Many business owners and managers have developed the notion that updating a corporate minute book is nothing but an unnecessary waste of time and expense. Typically, directors and shareholders of corporations will make decisions and take actions throughout the year, without bothering to document them at all, and what many fail to realize is that the law requires many of these decisions and actions to be recorded by way of meeting minutes or resolutions. Keeping accurate records is not only mandated by law, but can save a corporation from incurring a large amount of costs in the event that it is required to show its compliance by an authoratative body, or in the course of business dealings where the corporation’s minute book is essential. Keeping an up-to-date minute book can serve as evidence for claims made against the corporation, but also as evidence of the corporation’s legal and financial standing. Things that are pretty important if you’re dealing with tax authorities, looking to expand the company, or looking to sell.
The minute book can be held at the head office of the corporation, although it’s quite common for corporations to provide authorization for the minute book to be kept at the office of its corporate solicitor. Doing so ensures someone is keeping a record on when it needs to be updated, and helps to avoid arranging for the minute book to be delivered every time that needs to be done.
The Business Organizations Act, R.S.O 1990 (the “Act”) is Ontario legislation that regulates Ontario corporations with respect to its affairs and record keeping responsibilities. Part XI of the Act deals specifically with the requirements of keeping and maintaining corporate records. While this article deals specifically with Ontario legislation, many of the same rules and regulations apply to Canadian registered corporations. The Act requires all Ontario corporations to keep the following records:
- The articles and by-laws and all amendments;
- Any shareholder agreements;
- Minutes of meetings and resolutions of shareholders;
- A register of all directors, past and present, and their residence addresses;
- A securities register;
- A register of ownership interests in land;
- Adequate accounting records; and
- Minutes of meetings and resolutions of the directors.
In addition to the above, corporations are also required to keep a record of changes to the corporation, such as changes to directors and officers, and changes to the corporate address. Some of these changes are further required to be filed with the appropriate government agency and the director(s) of the corporation are responsible for ensuring that the records are current and accurate.
Aside from keeping these records up-to-date and organized for the purposes complying with the law, there are many other practical reasons for doing so. One such example would be if the corporation is subject to an audit. In the event of an audit, the auditing authority will require the review of the corporation’s minute book. If the director(s) failed to keep the minute book current, it is likely that the corporation will incur a larger amount of costs to ensure the minute book accurately reflects past decisions and actions of the corporation; a minute book with outdated records will undoubtedly require an extensive amount of time from lawyers and accountants. As a result, the auditing process will be at risk of being delayed and the corporation may face possible penalties and extensive costs.

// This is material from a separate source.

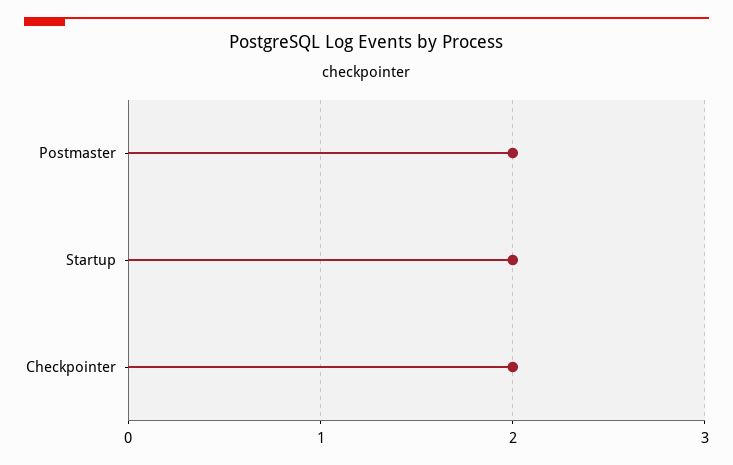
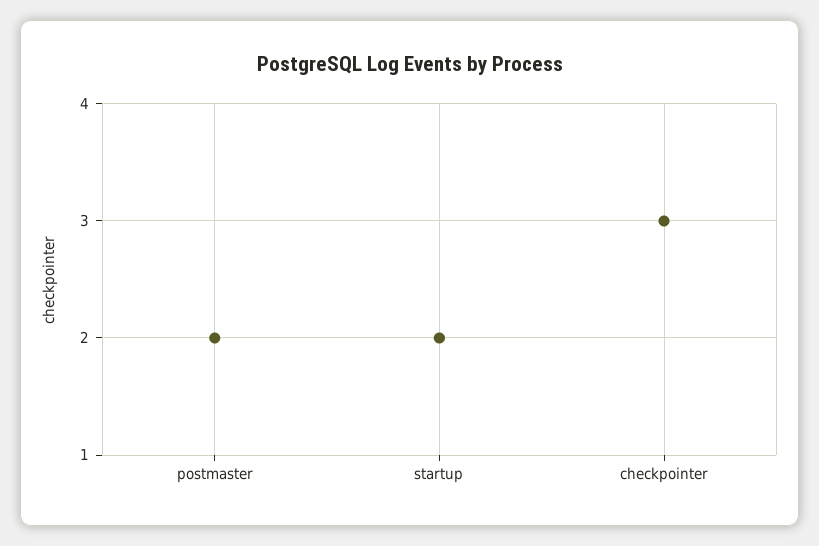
Checkpointer: 2 -> 3

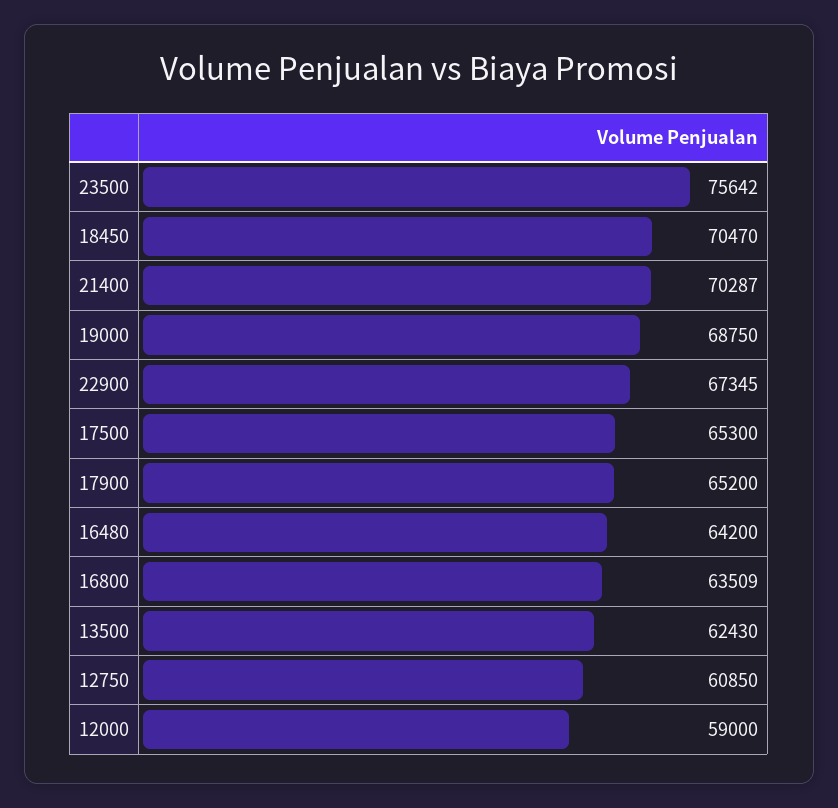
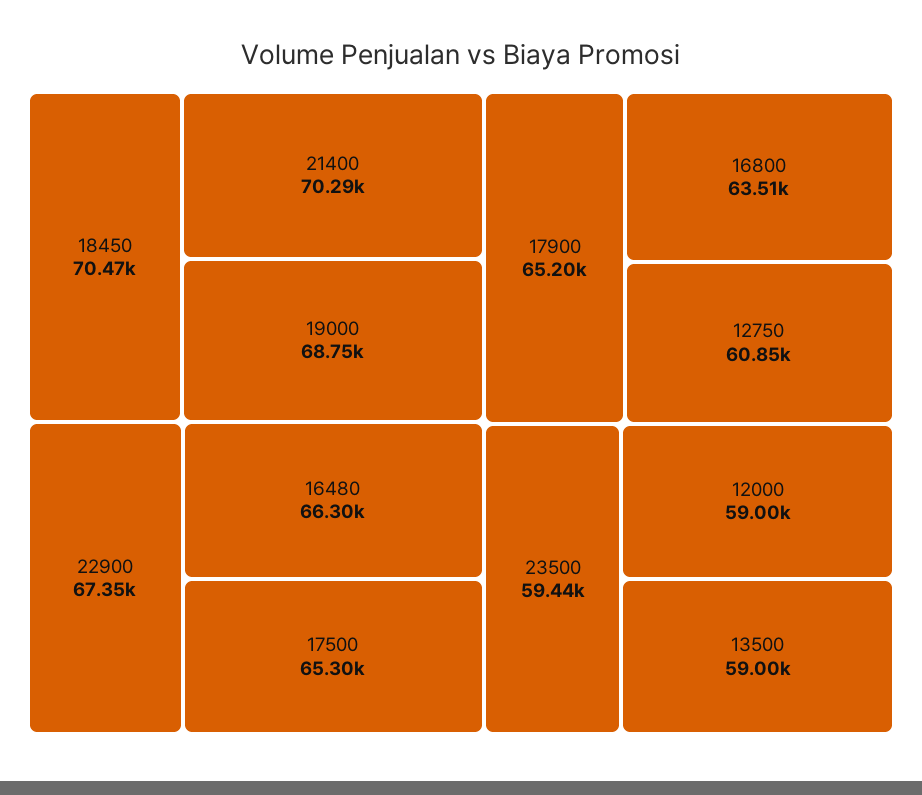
23500: 75642 -> 59440
16480: 64200 -> 66300
13500: 62430 -> 59000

A corporation may also require a current and accurate minute book when it wishes to issue shares to existing or new shareholders, obtain a loan or mortgage from a lender, or during the process of amalgamation or selling the corporation to a third-party. In these scenarios the party you wish to issue shares, sell to or borrow from will likely want to ensure that your company is in good standing and in a stable position financially. This process of due diligence for such transactions is most commonly completed by obtaining and reviewing the corporate minute book. Any misleading or missing recordings could have a negative effect on the completion of the transaction.

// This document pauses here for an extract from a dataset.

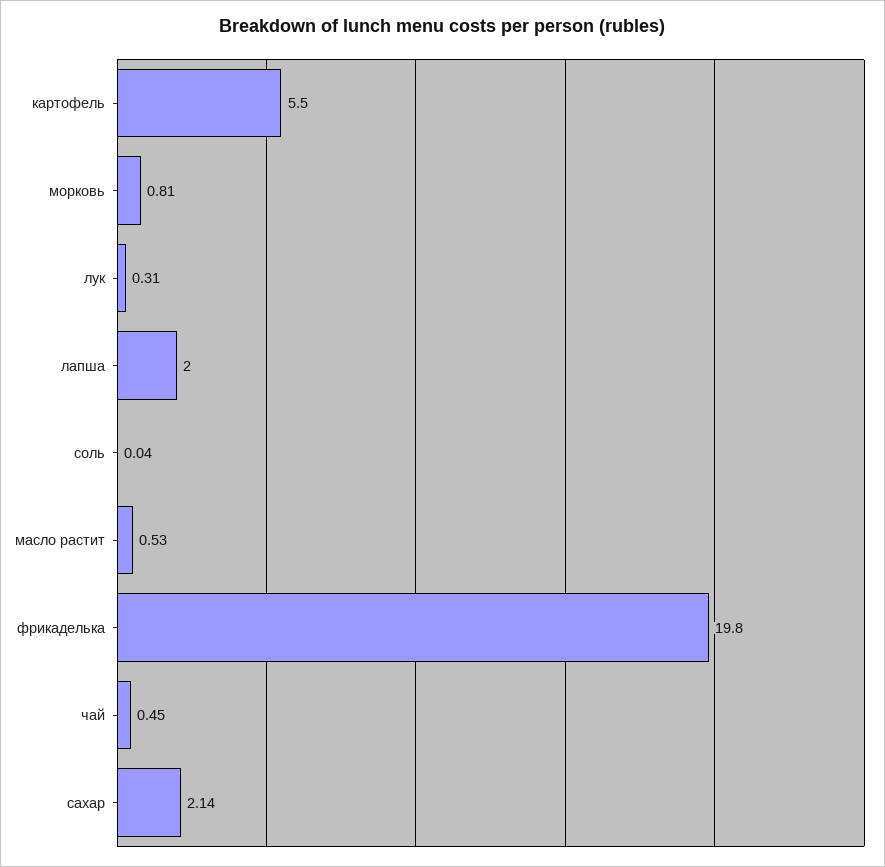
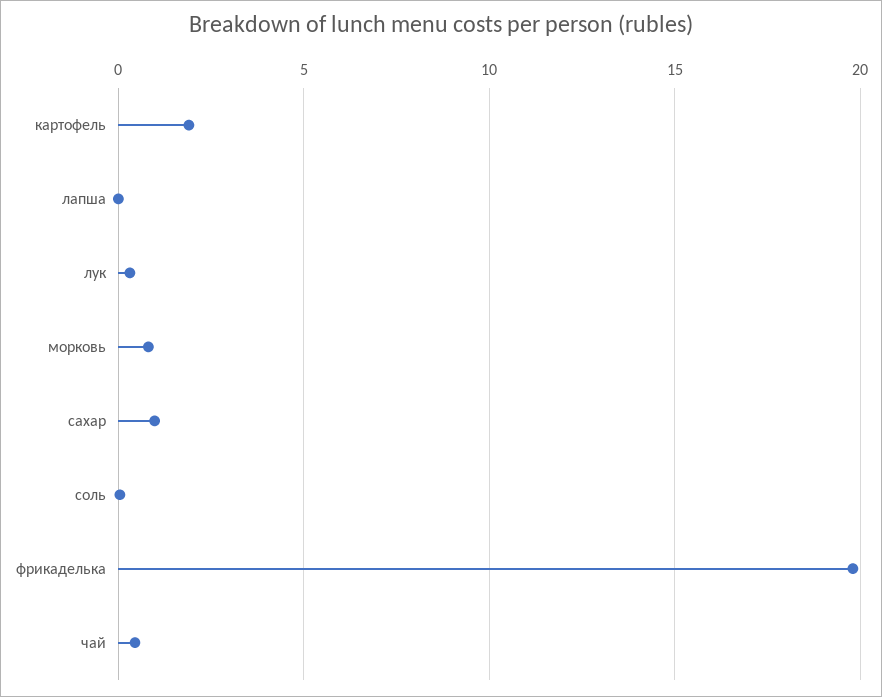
картофель: 5.5 -> 2
лапша: 2 -> 0
масло растит: 0.53 -> none
сахар: 2.14 -> 1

Your corporate minute book should also include the debt obligations of the corporation and any securities that have been registered. While this allows potential lenders and purchasers to have an understanding of the corporation’s financial state, acknowledgment of the such loans can be used as evidence to avoid a claim for payment under a loan that has become statute-barred under the Limitations Act (Ontario).

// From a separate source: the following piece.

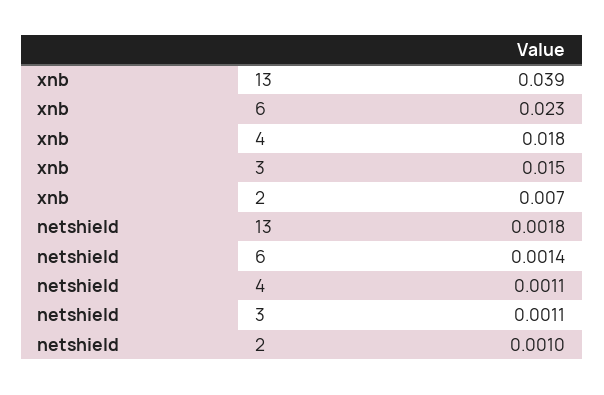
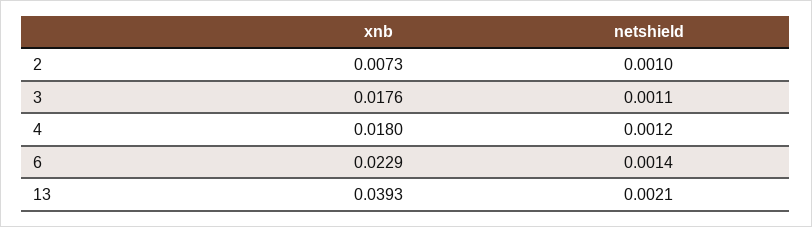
xnb, 3: 0.015 -> 0.0176
netshield, 13: 0.0018 -> 0.0021
netshield, 4: 0.0011 -> 0.0012

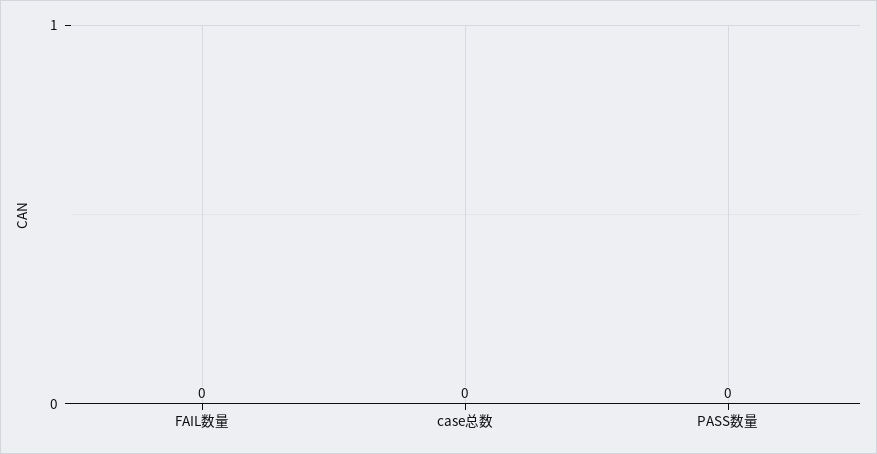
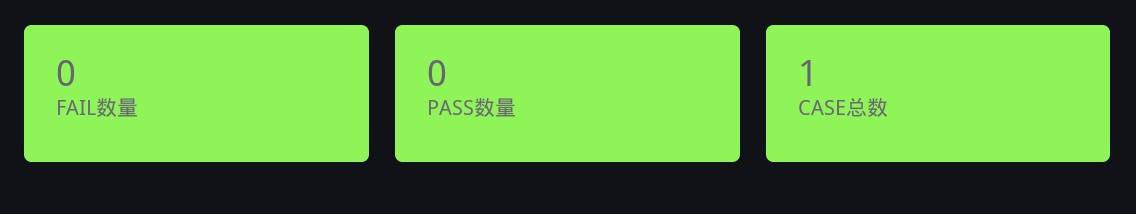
case总数: 0 -> 1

Since the House of Lords case of Salomon v. Salomon & Co., Ltd. [1895-1899], a corporation has been confirmed to be a separate legal personality from those who create and run it. The corporate minute book can be viewed as a biography of the corporation that continues to be written throughout its operation. Whether you are providing your minute book to a lender, shareholder, a potential partner, purchaser, or a lawyer, one should be able to ascertain the entire history of corporate structure and corporate affairs from its review. Finding a good corporate lawyer who is committed to your business will undoubtedly provide assurance that your corporation is operating within the law and that you will be able to conduct business without any unnecessary road blocks.